Children are supported to:
- establish positive and appropriate social and sexual relationships;
- develop positive self-esteem and emotional resilience;
- prepare for the world of work and or further or higher education;
- prepare for moving into their own accommodation;
- develop practical skills, including shopping, buying, cooking and keeping food, washing clothes, personal self-care, and understanding and taking responsibility for personal healthcare;
- develop financial capability, knowledge and skills;
- know about entitlements to financial and other support after leaving care, including benefits and support from social care services.
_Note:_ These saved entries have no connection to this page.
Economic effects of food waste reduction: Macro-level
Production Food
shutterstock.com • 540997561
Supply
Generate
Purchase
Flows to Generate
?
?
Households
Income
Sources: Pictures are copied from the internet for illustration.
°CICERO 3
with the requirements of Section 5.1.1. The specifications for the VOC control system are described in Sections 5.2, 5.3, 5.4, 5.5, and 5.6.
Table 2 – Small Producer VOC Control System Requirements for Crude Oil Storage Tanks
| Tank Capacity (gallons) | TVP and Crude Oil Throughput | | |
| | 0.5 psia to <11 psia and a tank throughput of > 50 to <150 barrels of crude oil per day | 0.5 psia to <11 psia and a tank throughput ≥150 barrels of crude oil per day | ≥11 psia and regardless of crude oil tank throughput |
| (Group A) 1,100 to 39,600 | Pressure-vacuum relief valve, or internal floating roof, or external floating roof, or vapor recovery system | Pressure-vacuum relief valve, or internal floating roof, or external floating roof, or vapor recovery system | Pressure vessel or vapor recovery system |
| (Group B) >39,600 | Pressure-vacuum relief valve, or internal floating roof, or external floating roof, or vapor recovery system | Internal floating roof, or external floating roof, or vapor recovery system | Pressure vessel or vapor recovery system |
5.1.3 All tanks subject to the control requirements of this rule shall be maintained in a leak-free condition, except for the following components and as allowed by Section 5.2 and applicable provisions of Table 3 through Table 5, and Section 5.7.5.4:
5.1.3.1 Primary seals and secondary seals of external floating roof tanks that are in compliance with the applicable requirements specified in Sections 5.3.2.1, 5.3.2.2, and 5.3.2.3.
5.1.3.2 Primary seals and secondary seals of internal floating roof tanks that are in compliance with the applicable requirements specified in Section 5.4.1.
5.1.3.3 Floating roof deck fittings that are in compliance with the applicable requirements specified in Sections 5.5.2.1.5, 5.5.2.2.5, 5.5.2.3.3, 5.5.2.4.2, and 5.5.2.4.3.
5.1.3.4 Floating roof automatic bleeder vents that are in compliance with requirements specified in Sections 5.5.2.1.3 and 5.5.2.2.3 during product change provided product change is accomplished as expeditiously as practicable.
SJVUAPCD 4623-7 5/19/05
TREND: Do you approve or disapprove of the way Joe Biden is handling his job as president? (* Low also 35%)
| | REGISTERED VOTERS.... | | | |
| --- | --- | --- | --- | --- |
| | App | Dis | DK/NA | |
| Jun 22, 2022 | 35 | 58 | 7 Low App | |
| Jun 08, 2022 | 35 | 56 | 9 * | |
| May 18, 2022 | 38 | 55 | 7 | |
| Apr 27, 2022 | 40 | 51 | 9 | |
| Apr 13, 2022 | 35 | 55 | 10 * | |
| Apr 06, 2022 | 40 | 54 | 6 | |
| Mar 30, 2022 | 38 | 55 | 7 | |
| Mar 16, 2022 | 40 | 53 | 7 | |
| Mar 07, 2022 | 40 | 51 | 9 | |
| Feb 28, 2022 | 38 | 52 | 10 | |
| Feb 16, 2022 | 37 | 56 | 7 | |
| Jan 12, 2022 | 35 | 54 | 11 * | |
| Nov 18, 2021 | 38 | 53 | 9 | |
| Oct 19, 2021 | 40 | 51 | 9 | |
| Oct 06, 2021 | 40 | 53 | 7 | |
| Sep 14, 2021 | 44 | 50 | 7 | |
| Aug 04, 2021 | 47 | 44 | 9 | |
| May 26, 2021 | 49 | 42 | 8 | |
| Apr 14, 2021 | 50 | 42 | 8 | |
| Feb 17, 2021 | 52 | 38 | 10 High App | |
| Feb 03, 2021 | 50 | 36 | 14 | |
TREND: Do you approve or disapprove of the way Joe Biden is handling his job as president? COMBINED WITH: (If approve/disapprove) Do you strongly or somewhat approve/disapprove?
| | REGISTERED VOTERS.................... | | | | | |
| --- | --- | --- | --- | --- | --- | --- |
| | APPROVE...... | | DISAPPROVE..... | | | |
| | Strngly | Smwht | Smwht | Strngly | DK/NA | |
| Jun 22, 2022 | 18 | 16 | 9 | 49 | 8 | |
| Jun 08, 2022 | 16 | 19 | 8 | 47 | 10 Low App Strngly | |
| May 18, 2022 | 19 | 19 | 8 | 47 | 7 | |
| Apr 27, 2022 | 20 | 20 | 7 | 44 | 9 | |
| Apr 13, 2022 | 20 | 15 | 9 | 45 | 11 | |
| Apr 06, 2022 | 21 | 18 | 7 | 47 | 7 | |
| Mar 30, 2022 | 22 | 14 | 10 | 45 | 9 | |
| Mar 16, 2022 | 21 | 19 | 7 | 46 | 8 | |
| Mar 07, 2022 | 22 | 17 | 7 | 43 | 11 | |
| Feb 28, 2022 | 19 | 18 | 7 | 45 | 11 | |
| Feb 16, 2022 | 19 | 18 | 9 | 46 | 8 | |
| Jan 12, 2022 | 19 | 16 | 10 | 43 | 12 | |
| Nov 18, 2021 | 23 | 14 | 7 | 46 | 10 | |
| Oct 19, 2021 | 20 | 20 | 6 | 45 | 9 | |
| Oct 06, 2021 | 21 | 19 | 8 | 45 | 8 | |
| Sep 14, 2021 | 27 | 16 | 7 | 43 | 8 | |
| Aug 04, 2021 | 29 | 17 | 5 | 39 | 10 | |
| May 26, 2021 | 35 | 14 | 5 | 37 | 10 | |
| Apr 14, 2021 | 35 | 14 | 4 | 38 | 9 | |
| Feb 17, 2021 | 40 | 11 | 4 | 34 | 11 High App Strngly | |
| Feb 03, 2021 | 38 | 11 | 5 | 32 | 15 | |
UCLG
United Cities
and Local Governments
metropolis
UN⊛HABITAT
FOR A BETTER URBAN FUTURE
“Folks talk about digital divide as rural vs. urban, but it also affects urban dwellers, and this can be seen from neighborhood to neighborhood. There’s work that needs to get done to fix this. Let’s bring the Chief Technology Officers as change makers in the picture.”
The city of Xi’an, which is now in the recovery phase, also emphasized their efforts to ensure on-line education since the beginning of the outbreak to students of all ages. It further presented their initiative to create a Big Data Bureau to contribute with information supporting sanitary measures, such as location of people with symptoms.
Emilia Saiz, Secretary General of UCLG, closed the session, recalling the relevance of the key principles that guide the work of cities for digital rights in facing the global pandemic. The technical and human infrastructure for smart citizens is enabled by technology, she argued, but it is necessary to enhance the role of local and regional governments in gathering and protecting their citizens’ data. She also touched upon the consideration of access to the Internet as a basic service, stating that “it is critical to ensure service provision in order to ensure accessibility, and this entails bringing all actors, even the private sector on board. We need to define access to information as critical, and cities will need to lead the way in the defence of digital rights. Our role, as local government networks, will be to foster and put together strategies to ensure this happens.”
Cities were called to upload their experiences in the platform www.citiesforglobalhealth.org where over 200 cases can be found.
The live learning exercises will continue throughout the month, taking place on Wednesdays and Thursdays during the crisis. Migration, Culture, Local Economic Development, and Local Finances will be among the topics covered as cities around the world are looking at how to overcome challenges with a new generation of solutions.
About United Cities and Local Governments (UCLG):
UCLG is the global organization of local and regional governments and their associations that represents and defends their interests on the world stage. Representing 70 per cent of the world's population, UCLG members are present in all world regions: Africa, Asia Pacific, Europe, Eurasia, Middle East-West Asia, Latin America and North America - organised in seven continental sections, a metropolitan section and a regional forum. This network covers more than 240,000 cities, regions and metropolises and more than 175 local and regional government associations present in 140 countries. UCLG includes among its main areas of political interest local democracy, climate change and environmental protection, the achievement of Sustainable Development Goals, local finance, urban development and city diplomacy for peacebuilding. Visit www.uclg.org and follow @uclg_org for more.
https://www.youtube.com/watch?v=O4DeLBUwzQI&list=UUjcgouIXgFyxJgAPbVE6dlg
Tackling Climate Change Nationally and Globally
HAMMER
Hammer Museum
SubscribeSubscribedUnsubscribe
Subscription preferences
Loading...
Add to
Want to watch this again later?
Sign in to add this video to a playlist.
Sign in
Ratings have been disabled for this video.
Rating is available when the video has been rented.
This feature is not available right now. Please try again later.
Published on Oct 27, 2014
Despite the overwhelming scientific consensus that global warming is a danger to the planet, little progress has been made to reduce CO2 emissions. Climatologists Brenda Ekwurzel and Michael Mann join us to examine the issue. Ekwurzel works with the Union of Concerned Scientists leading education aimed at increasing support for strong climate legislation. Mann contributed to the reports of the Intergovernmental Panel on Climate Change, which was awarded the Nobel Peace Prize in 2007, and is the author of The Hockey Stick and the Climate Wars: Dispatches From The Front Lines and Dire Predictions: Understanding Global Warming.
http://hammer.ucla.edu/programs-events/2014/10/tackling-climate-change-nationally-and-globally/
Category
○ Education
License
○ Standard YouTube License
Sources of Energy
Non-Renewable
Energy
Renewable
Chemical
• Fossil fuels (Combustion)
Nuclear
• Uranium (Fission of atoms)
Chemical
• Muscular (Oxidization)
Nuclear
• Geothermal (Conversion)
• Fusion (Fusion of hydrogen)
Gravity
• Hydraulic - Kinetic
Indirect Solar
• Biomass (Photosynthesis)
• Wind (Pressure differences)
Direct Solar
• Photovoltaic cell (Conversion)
Foster carers contribute to the development of each child’s care plan, in collaboration with the child, including the pathway plan for an “eligible” child, and work collaboratively with the young person’s social worker or personal adviser in implementing the plan.
The fostering service ensures there are comprehensive arrangements for preparing and supporting young people to make the transition to independence. This includes appropriate training and support to foster carers caring for young people who are approaching adulthood. Arrangements are consistent with the young person’s care plan, including their placement plan, pathway plan and transition plan for children with disabilities and special educational needs.
The fostering service has a policy and practical arrangements which enable children to remain with their foster carer(s) into legal adulthood, for example so that s/he may develop appropriate life skills before being required to move to more independent accommodation. Any such decisions are agreed with foster carers at a placement meeting and are detailed in a child’s placement plan.
The above standards are not required for short breaks.